## What you are asked to do:
Please give back the listing below word for word and drop any images.

## Provided material:
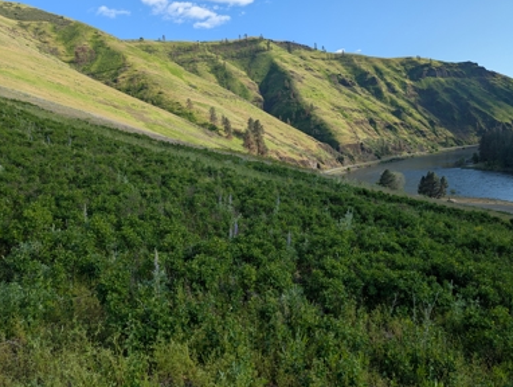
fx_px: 371
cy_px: 192
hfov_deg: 69.3
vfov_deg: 55.0
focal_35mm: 25
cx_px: 252
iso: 21
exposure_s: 1/725
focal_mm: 6.9
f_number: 1.68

## Solution to this problem:
fx_px: 371
cy_px: 192
hfov_deg: 69.3
vfov_deg: 55.0
focal_35mm: 25
cx_px: 252
iso: 21
exposure_s: 1/725
focal_mm: 6.9
f_number: 1.68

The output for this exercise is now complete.